Problem statement
Copy out all of the entries below without any change.

Extracted records

——————

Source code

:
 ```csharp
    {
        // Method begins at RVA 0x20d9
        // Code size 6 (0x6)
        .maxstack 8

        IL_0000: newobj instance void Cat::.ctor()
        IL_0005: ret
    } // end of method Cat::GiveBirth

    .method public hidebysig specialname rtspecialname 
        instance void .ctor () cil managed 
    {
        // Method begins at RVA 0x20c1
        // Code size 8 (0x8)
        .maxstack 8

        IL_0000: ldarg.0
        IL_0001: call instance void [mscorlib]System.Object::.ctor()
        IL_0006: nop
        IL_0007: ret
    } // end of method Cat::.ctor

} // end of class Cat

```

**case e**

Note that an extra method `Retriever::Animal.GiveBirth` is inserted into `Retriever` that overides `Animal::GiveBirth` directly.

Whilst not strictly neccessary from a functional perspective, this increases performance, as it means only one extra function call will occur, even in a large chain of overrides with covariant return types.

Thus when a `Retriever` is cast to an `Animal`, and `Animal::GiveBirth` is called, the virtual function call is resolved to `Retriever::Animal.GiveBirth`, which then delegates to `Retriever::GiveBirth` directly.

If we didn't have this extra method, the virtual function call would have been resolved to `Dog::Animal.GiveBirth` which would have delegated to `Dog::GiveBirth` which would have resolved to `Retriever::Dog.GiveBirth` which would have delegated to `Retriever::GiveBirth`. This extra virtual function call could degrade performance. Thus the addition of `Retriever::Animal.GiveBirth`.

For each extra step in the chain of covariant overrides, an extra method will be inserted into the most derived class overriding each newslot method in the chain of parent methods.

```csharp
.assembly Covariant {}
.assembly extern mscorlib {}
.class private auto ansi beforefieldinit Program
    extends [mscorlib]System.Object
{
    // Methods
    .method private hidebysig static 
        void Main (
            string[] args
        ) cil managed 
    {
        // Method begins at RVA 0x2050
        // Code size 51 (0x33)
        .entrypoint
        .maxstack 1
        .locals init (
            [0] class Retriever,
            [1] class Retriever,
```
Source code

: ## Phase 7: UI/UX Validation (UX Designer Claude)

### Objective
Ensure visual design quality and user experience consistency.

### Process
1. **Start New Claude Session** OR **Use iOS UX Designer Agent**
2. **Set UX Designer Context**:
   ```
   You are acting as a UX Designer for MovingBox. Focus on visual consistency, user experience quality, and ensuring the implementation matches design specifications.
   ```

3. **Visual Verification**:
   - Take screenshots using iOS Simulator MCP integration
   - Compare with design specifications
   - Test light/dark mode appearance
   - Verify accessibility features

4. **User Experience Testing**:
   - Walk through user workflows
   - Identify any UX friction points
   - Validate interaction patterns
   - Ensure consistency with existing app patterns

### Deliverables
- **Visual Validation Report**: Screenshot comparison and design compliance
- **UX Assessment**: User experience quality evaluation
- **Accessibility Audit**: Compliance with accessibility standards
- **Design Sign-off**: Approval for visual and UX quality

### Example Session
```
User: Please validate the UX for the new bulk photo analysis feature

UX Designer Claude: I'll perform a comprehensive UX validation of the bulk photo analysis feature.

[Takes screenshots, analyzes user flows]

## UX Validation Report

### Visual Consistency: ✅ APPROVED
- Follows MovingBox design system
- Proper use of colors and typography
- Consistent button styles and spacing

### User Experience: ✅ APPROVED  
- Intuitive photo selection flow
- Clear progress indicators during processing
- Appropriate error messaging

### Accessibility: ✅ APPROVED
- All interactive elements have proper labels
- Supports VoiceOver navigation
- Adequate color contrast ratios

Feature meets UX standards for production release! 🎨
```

——————

Task result
Source code

:
 ```csharp
    {
        // Method begins at RVA 0x20d9
        // Code size 6 (0x6)
        .maxstack 8

        IL_0000: newobj instance void Cat::.ctor()
        IL_0005: ret
    } // end of method Cat::GiveBirth

    .method public hidebysig specialname rtspecialname 
        instance void .ctor () cil managed 
    {
        // Method begins at RVA 0x20c1
        // Code size 8 (0x8)
        .maxstack 8

        IL_0000: ldarg.0
        IL_0001: call instance void [mscorlib]System.Object::.ctor()
        IL_0006: nop
        IL_0007: ret
    } // end of method Cat::.ctor

} // end of class Cat

```

**case e**

Note that an extra method `Retriever::Animal.GiveBirth` is inserted into `Retriever` that overides `Animal::GiveBirth` directly.

Whilst not strictly neccessary from a functional perspective, this increases performance, as it means only one extra function call will occur, even in a large chain of overrides with covariant return types.

Thus when a `Retriever` is cast to an `Animal`, and `Animal::GiveBirth` is called, the virtual function call is resolved to `Retriever::Animal.GiveBirth`, which then delegates to `Retriever::GiveBirth` directly.

If we didn't have this extra method, the virtual function call would have been resolved to `Dog::Animal.GiveBirth` which would have delegated to `Dog::GiveBirth` which would have resolved to `Retriever::Dog.GiveBirth` which would have delegated to `Retriever::GiveBirth`. This extra virtual function call could degrade performance. Thus the addition of `Retriever::Animal.GiveBirth`.

For each extra step in the chain of covariant overrides, an extra method will be inserted into the most derived class overriding each newslot method in the chain of parent methods.

```csharp
.assembly Covariant {}
.assembly extern mscorlib {}
.class private auto ansi beforefieldinit Program
    extends [mscorlib]System.Object
{
    // Methods
    .method private hidebysig static 
        void Main (
            string[] args
        ) cil managed 
    {
        // Method begins at RVA 0x2050
        // Code size 51 (0x33)
        .entrypoint
        .maxstack 1
        .locals init (
            [0] class Retriever,
            [1] class Retriever,
```
Source code

: ## Phase 7: UI/UX Validation (UX Designer Claude)

### Objective
Ensure visual design quality and user experience consistency.

### Process
1. **Start New Claude Session** OR **Use iOS UX Designer Agent**
2. **Set UX Designer Context**:
   ```
   You are acting as a UX Designer for MovingBox. Focus on visual consistency, user experience quality, and ensuring the implementation matches design specifications.
   ```

3. **Visual Verification**:
   - Take screenshots using iOS Simulator MCP integration
   - Compare with design specifications
   - Test light/dark mode appearance
   - Verify accessibility features

4. **User Experience Testing**:
   - Walk through user workflows
   - Identify any UX friction points
   - Validate interaction patterns
   - Ensure consistency with existing app patterns

### Deliverables
- **Visual Validation Report**: Screenshot comparison and design compliance
- **UX Assessment**: User experience quality evaluation
- **Accessibility Audit**: Compliance with accessibility standards
- **Design Sign-off**: Approval for visual and UX quality

### Example Session
```
User: Please validate the UX for the new bulk photo analysis feature

UX Designer Claude: I'll perform a comprehensive UX validation of the bulk photo analysis feature.

[Takes screenshots, analyzes user flows]

## UX Validation Report

### Visual Consistency: ✅ APPROVED
- Follows MovingBox design system
- Proper use of colors and typography
- Consistent button styles and spacing

### User Experience: ✅ APPROVED  
- Intuitive photo selection flow
- Clear progress indicators during processing
- Appropriate error messaging

### Accessibility: ✅ APPROVED
- All interactive elements have proper labels
- Supports VoiceOver navigation
- Adequate color contrast ratios

Feature meets UX standards for production release! 🎨
```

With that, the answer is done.